The healthiest thing I have eaten by far is porridge. Lots of porridge. Some days for both lunch and dinner (I have slept through all breakfasts skulking straight back to bed as soon as the kids have left for school). So in want of anything better to write about, I thought I’d share with you a couple of my favourite ways with porridge, which make the humble oat, well, less beige and less stodgy.
Porridge two ways
The first, here, is with lemon zest, vanilla and seeds. The lemon and vanilla lift the flavour out of dullsville and the seeds give it some bite.

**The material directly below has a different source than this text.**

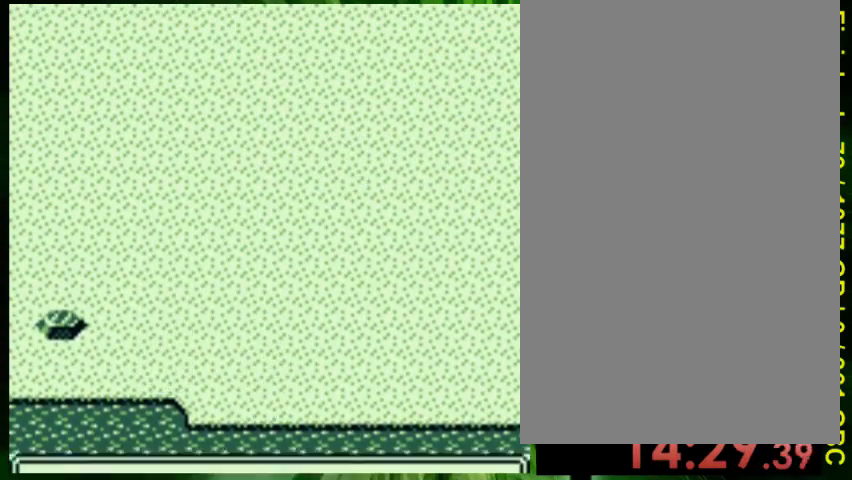
{"buttons": [], "events": []}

Simply add a teaspoon of poppy seeds and two of linseeds per portion to your standard pan of porridge (I like using oatmeal rather than oats for the texture and almond milk in place of milk or water: I use a ratio of 1 part oats to 4 parts almond milk) along with a teaspoon of vanilla bean paste and the finely grated zest of half a lemon and a teaspoon or two of maple syrup. Top with a blob of Greek yogurt (coconut yogurt works well here too and would make this vegan if that is your wont), berries and an extra grating of zest. Drizzle over a bit more maple for extra sweetness.
The second version sees a couple of chopped Medjool dates and a heaped tablespoon of cooked quinoa (I used red) added to the porridge as it cooks. I top this again with some Greek yogurt plus some caramelised apples and pecans. And some blueberries. You can probably tell I am partial to a blueberry or two on my breakfast.
To make the caramelised apples, fry one eating apple (I used Jazz) which you have peeled, cored and sliced into twelfths in about a tablespoon of butter until golden brown, then add a small handful of pecans and a tablespoon of brown sugar, half a teaspoon of cinnamon and a pinch of salt and continue to cook gently until the nuts and apples are coated in the caramel.
Et voila. OK, so these may be a little bit on the beige side… but I promise they are not at all bland.